Prompts and specs. As agents write more code, our “code” becomes specs. Vague prompts drift. Write short design notes and acceptance criteria. Treat agents like contractors: define “done,” list edge cases, and pin constraints.

Tooling and debugging. When an agent stalls or opens a failing PR, we debug the process: weak spec, wrong test, or the agent got lost. Checkpointing and rollback help. Dashboards show long jobs or errors. Expect to drop into conductor mode to untie a knot, then go back to orchestration.

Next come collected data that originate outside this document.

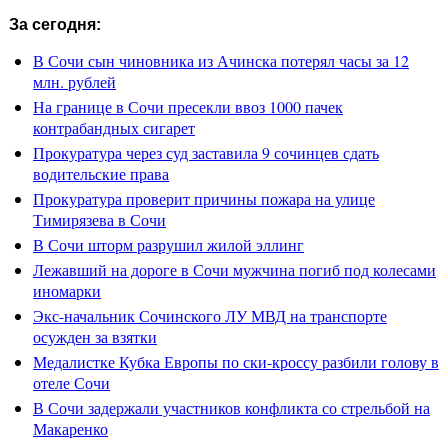
За сегодня:
В Сочи сын чиновника из Ачинска потерял часы за 12
млн. рублей
На границе в Сочи пресекли ввоз 1000 пачек
контрабандных сигарет
Прокуратура через суд заставила 9 сочинцев сдать
водительские права
Прокуратура проверит причины пожара на улице
Тимирязева в Сочи
В Сочи шторм разрушил жилой эллинг
Лежавший на дороге в Сочи мужчина погиб под колесами
иномарки
Экс-начальник Сочинского ЛУ МВД на транспорте
осужден за взятки
Медалистке Кубка Европы по ски-кроссу разбили голову в
отеле Сочи
В Сочи задержали участников конфликта со стрельбой на
Макаренко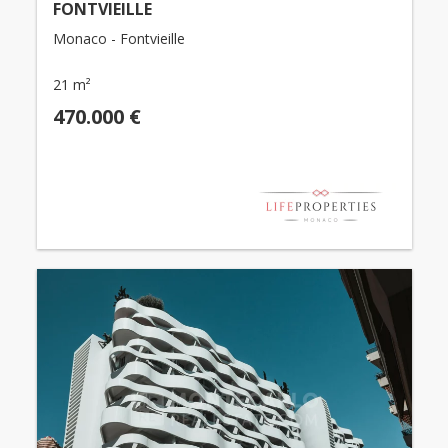
FONTVIEILLE
Monaco - Fontvieille
21 m²
470.000 €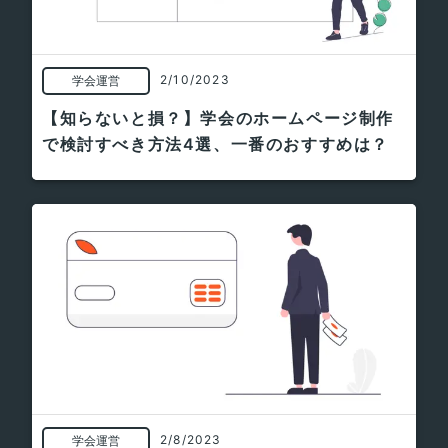
2/10/2023
学会運営
【知らないと損？】学会のホームページ制作
で検討すべき方法4選、一番のおすすめは？
2/8/2023
学会運営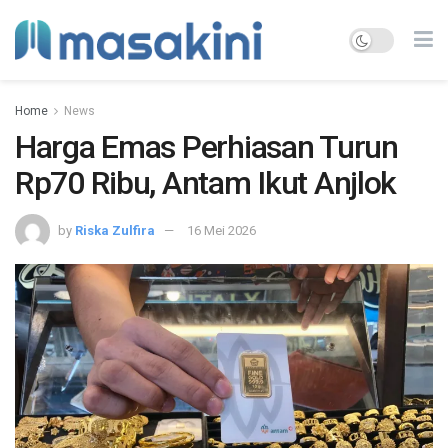
Home
News
Harga Emas Perhiasan Turun
Rp70 Ribu, Antam Ikut Anjlok
by
Riska Zulfira
16 Mei 2026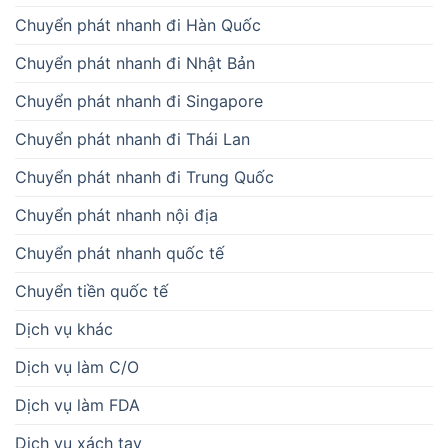
Chuyển phát nhanh đi Hàn Quốc
Chuyển phát nhanh đi Nhật Bản
Chuyển phát nhanh đi Singapore
Chuyển phát nhanh đi Thái Lan
Chuyển phát nhanh đi Trung Quốc
Chuyển phát nhanh nội địa
Chuyển phát nhanh quốc tế
Chuyển tiền quốc tế
Dịch vụ khác
Dịch vụ làm C/O
Dịch vụ làm FDA
Dịch vụ xách tay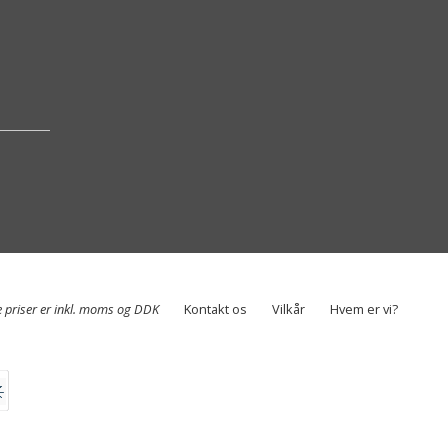
e priser er inkl. moms og DDK
Kontakt os
Vilkår
Hvem er vi?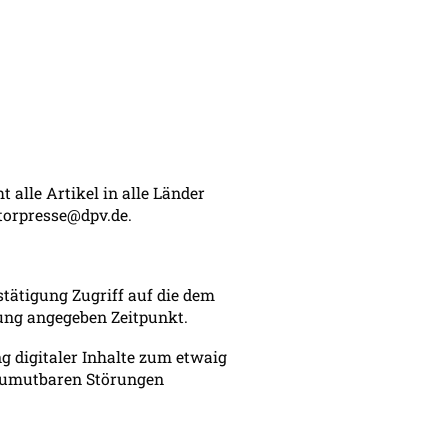
 alle Artikel in alle Länder
otorpresse@dpv.de.
tätigung Zugriff auf die dem
gung angegeben Zeitpunkt.
ng digitaler Inhalte zum etwaig
 Zumutbaren Störungen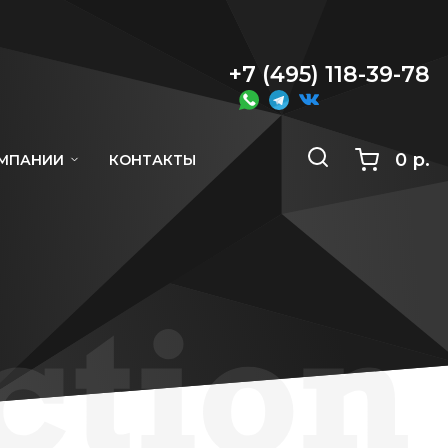
+7 (495) 118-39-78
0 р.
ОМПАНИИ
КОНТАКТЫ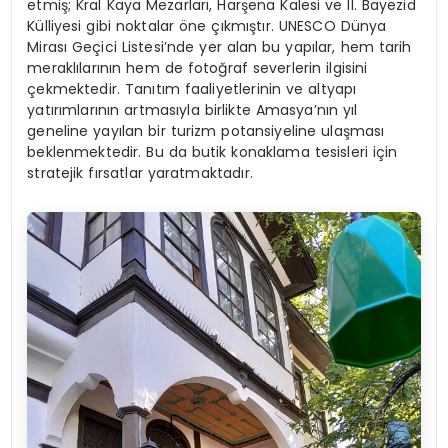
etmiş; Kral Kaya Mezarları, Harşena Kalesi ve II. Bayezid
Külliyesi gibi noktalar öne çıkmıştır. UNESCO Dünya
Mirası Geçici Listesi’nde yer alan bu yapılar, hem tarih
meraklılarının hem de fotoğraf severlerin ilgisini
çekmektedir. Tanıtım faaliyetlerinin ve altyapı
yatırımlarının artmasıyla birlikte Amasya’nın yıl
geneline yayılan bir turizm potansiyeline ulaşması
beklenmektedir. Bu da butik konaklama tesisleri için
stratejik fırsatlar yaratmaktadır.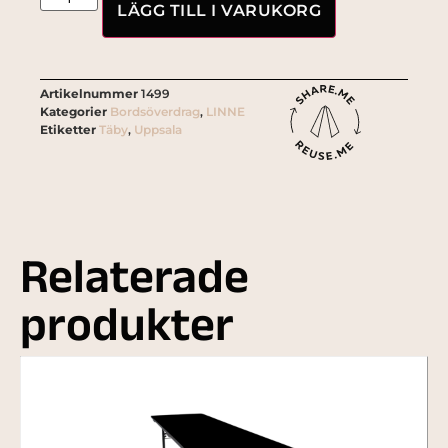
LÄGG TILL I VARUKORG
Artikelnummer
1499
Kategorier
Bordsöverdrag
,
LINNE
Etiketter
Täby
,
Uppsala
Relaterade
produkter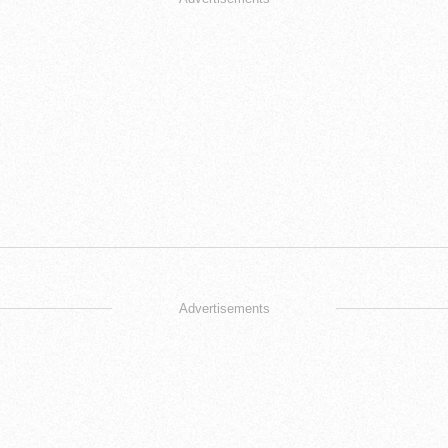
Advertisements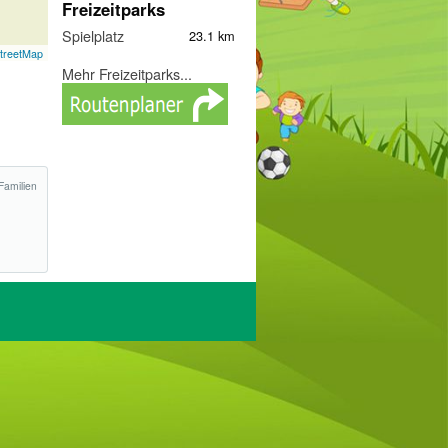
Freizeitparks
Spielplatz
23.1 km
treetMap
Mehr Freizeitparks...
Familien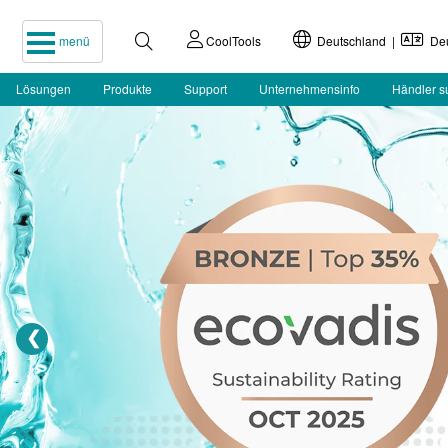
menü
CoolTools
Deutschland |
Deu
Lösungen
Produkte
Support
Unternehmensinfo
Händler 
❮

Ethics and responsibility. We still own what ships. That includes licenses, security, and bias. Run scans on generated code and pin safe dependencies. Some agents avoid known vulnerable versions and can run audits, but “trust, then verify” remains the rule.

How to try it this week

Pick one repo with CI and a medium‑size task we would give a junior.
Write a crisp issue with acceptance criteria and edge cases.
Assign it to a hosted agent that opens PRs; avoid babysitting.
Review like any teammate’s PR; request one change; check the loop.
Repeat with two tasks in parallel and measure our review time.

Where this is going

Many of us will work in both modes. We might queue an async agent for a feature and, the same afternoon, pair with a chat agent on a tricky algorithm. Junior engineers may start as conductors; seasoned engineers lean into orchestration. The tools—Copilot’s agent, Jules, OpenAI’s hosted agent, Claude Code for Web, Cursor—lower the barrier month by month.

A note of caution: multi‑agent UX can feel clunky today, and product names change fast. Verify commands and versions in the docs before installing anything. Still, the direction is steady. As CI and automated tests became standard, continuous delegation is joining the stack.

We will still type, but we will also direct a small swarm of helpers. The future is not AI or human; it is AI and human—with humans at the helm. Start small this week: one well‑scoped task, one agent, one PR. Build the muscle to delegate, review, and integrate; the gains compound from there.